A few years ago, though, Patrick Minton figured out how to automate the Wins Produced calculation.  The result was the theNBAgeek.com.  Patrick’s website provided every team’s Wins Produced throughout the season.  With this data in hand, my monopoly was eliminated.  Anyone interested in the Wins Produced story could simply look up the data at theNBAgeek.com.  Consequently, I asked for other people to start telling the stories.

A number of people answered the call. But a trio – Andres Alvarez, Arturo Galletti, and Devin Dignam – wrote most of the new stories at the Wages of Wins Journal.  Unfortunately, Andres, Arturo, and Devin have now joined forces with Patrick.  Their new website – boxscoregeeks.com – provides data, graphics, and analysis.  In sum, these guys are doing way more than I ever hoped to do.

So what can we do at the Wages of Wins Journal? Some people have volunteered to start writing in this forum.  Hopefully their work will start appearing soon.

For now – as I noted a few days ago — we are back to me doing the writing.  My plan is to go back to the model I followed a few years ago.  In other words, I hope to write posts that primarily focus on a specific team.   This should be easier, since Patrick and company are going to provide the data analysis. But I am now facing serious competition.  Hopefully, though, I can come up with some thoughts worthy of your attention.

Before I get started, though, let me devote this post to an important — and very standard early-season — disclaimer.

At this point, teams have played six or fewer games.  Imagine if these games had occurred in February.  If you looked at six games in February would you be inclined to think that those games could tell you which players are among the “best” and “worst” in the NBA?  Hopefully you recognize that small samples – whether the sample is in February or November – are not very informative.

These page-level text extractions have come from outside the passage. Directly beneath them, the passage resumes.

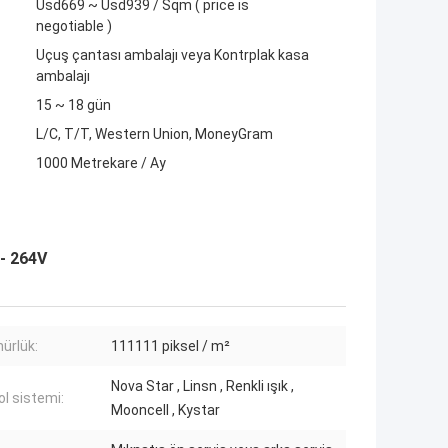
Usd669 ~ Usd939 / Sqm ( price is
negotiable )
Uçuş çantası ambalajı veya Kontrplak kasa
ambalajı
15 ~ 18 gün
L/C, T/T, Western Union, MoneyGram
1000 Metrekare / Ay
- 264V
ürlük:
111111 piksel / m²
Nova Star , Linsn , Renkli ışık ,
ol sistemi:
Mooncell , Kystar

So entering tonight’s games, we see (among a few other names with 100 minutes played) that Paul George, Klay Thompson and C.J. Miles have WP48 marks beyond 0.300.  Last season, only Chris Paul, LeBron James, and Kevin Durant finished the season with WP48 marks above 0.300 (and with 2,000 minutes played).  Although it is possible that George, Thompson, and Miles are now on par with the top three players in the game today; a more likely scenario is that these players have just had a few games where they played well.  And soon, that will not be the case.

Likewise, Derrick Rose is currently the least productive player in the game. Rose is certainly a bit overrated by the media.  But it seems very unlikely that Rose is really among the worst players in the game.

So although I will soon be writing about these small samples (because they are only samples we got!), we need to be sure we don’t take these samples too seriously.  It really is going to be a few weeks before we can start to make sense of the 2013-14 season.

And that means we need to keep this disclaimer in mind: Just because you see some numbers right now, it does not mean those numbers can tell us much.  Or as I tell my students, sometimes the answer is “I don’t know.”  We are often reluctant to say this.  But when the samples are small, that is often the best we can do.

– DJ

P.S. Again, though, I am going to tell stories with these small samples across the next few weeks.  But I just wanted to be clear, nothing definitive can really be said right now.  However, though, a bunch of non-definitive statements can certainly be offered!